#### [Given text]
------------------------------

Graph Mining Final Presentation: Anomaly Detection in Graphs

This is the final update presentation on anomaly detection in transaction graphs.

Last Time

In the update presentation, I described the success metric of the precision recall curve, and implemented three algorithms for outlier detection:

• Global Outlier Detection Algorithm (GLODA)
• Direct Neighbor Detection Algorithm (DNODA)
• Community Neighbor algorithm (CNA)

Since Then

Since then I have extended each algorithm in a few ways:

1. Include all data in the graph, not just subset of the dataset that is being analyzed
2. Implement a simple classifier that takes in the results of the graph algorithms to improve the results of the algorithm more.
3. Implemented the final algorithm: OddBall

def evaluate(gt, pred):
    precision, recall, _ = metrics.precision_recall_curve(gt, pred, pos_label=1)
    precision[-1] = precision[-2]
    precision[0] = precision[1 % len(recall)]
    auc = metrics.auc(recall, precision)

------------------------------

#### [Given entries]
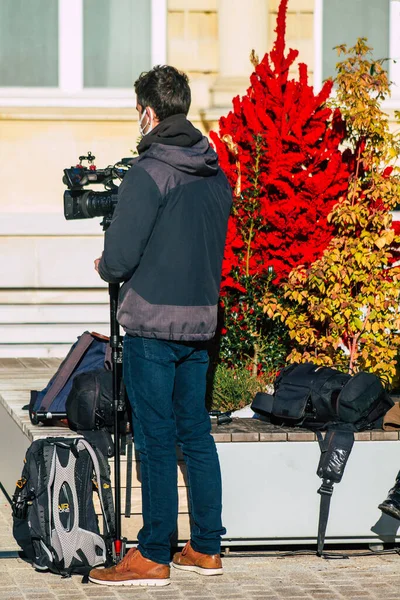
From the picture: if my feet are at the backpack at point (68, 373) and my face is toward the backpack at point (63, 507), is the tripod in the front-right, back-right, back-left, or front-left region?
front-left

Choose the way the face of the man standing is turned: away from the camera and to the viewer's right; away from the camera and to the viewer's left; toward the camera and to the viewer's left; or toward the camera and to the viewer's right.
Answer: away from the camera and to the viewer's left

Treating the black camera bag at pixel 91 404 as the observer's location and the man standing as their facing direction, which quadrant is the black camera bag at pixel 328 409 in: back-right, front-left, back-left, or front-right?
front-left

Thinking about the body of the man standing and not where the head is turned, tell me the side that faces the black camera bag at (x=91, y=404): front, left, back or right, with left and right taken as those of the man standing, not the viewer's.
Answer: front

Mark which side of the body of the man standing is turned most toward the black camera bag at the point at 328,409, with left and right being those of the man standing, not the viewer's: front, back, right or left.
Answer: right

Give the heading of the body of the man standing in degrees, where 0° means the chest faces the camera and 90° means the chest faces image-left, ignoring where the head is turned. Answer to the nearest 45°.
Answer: approximately 135°

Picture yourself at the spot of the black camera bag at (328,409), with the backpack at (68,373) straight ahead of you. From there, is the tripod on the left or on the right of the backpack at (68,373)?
left

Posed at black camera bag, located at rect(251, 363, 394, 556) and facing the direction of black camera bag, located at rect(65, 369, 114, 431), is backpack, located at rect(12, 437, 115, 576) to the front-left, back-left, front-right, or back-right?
front-left
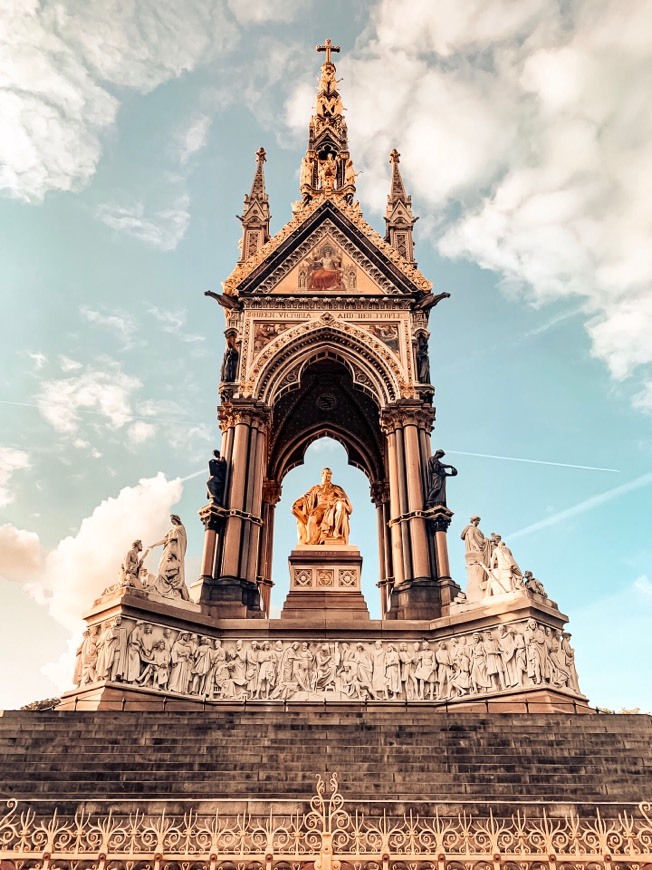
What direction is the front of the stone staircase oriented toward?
toward the camera

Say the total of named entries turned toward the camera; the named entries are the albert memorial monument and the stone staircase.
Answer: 2

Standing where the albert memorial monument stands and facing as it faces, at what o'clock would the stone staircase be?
The stone staircase is roughly at 12 o'clock from the albert memorial monument.

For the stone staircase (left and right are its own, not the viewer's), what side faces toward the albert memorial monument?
back

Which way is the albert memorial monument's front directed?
toward the camera
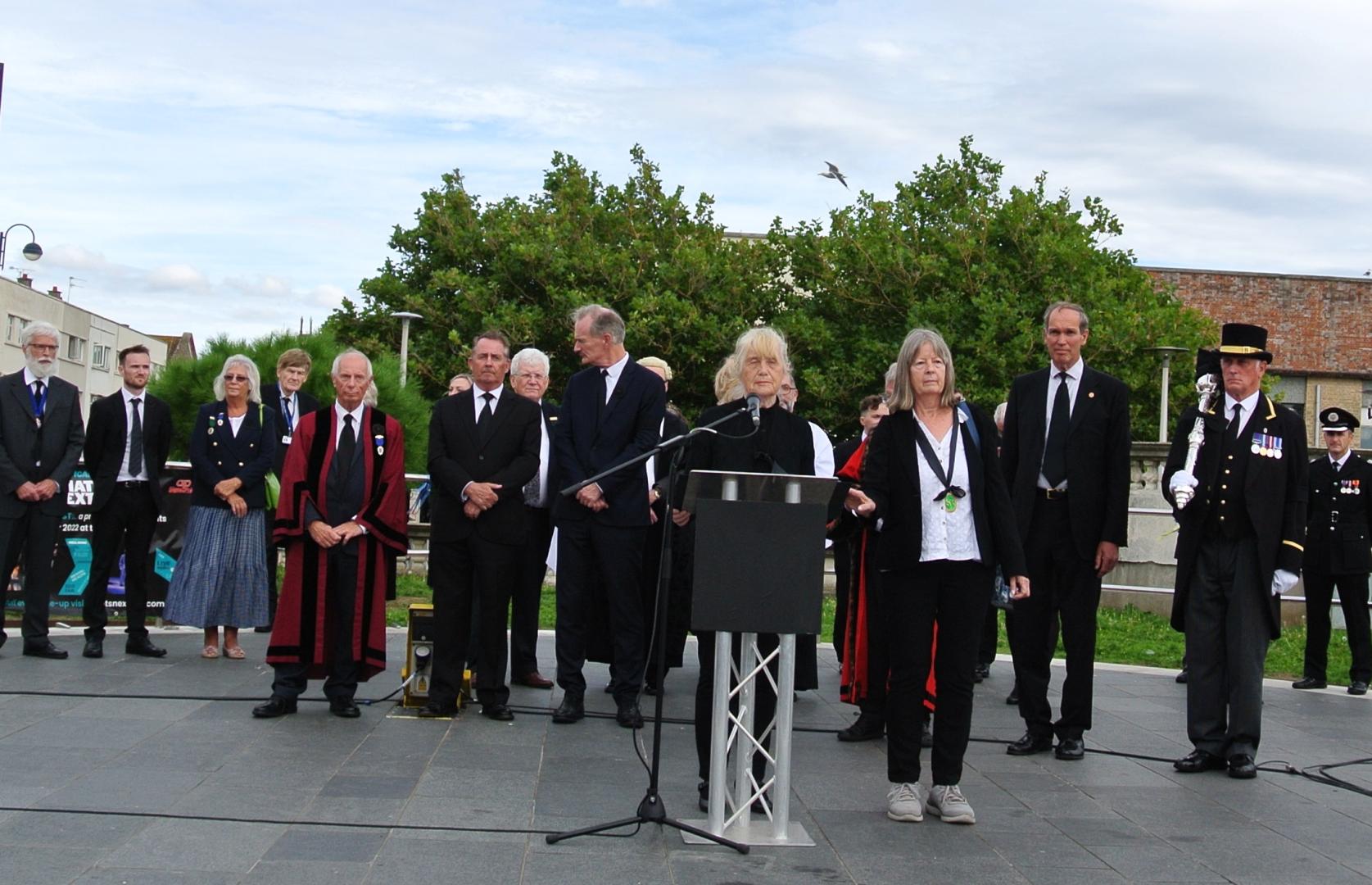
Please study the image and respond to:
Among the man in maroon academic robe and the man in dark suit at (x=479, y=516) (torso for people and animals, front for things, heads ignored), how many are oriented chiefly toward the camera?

------------------------------

#### [What to work on]
(A) According to the anomaly detection presentation, what success metric was described in the update presentation?
(B) List every outlier detection algorithm that the anomaly detection presentation names.
(C) Continue the anomaly detection presentation from the point where it stops.

#### [Your written answers]
(A) The precision recall curve.

(B)
- Global Outlier Detection Algorithm (GLODA)
- Direct Neighbor Detection Algorithm (DNODA)
- Community Neighbor algorithm (CNA)
- OddBall

(C)
    fig, ax = plt.subplots()
    fig.suptitle("Precision Recall Curve")
    ax.set_xlabel("Recall")
    ax.set_ylabel("Precision")
    ax.plot(recall, precision)
    return auc, ax

Loading in the data just as before. However, as we are implementing a classifier, we are also splitting the data up into a 80% training and 20% testing set:

data_root = "../data/"

pca = decomposition.PCA(n_components=0.8)
filepath = os.path.join(data_root, "elliptic_bitcoin_dataset/")
edgelist = pd.read_csv(os.path.join(filepath, "elliptic_txs_edgelist.csv"))
features = pd.read_csv(os.path.join(filepath, "elliptic_txs_features.csv"), header = None)
classes = pd.read_csv(os.path.join(filepath, "elliptic_txs_classes.csv"))
reduced_features = pd.DataFrame(pca.fit_transform(features.drop(columns=0).values))
reduced_features["txId"] = features[0]
known_classes = classes[classes['class'] != "unknown"].copy()
known_classes['class'] = 2 - known_classes['class'].astype('int32')
D = pd.merge(known_classes, reduced_features, on="txId", how="inner")
D_ids = set(D['txId'])
edge_ids = set(edgelist['txId1']).union(set(edgelist['txId2']))
ids = D_ids.intersection(edge_ids)
known_edgelist = edgelist[ edgelist['txId1'].isin(ids) & edgelist['txId2'].isin(ids)]
D = D[D['txId'].isin(ids)]
train, test = model_selection.train_test_split(D, test_size=0.2)
train_y = train[["txId", "class"]]
train_X = train.drop(columns=["txId", "class"])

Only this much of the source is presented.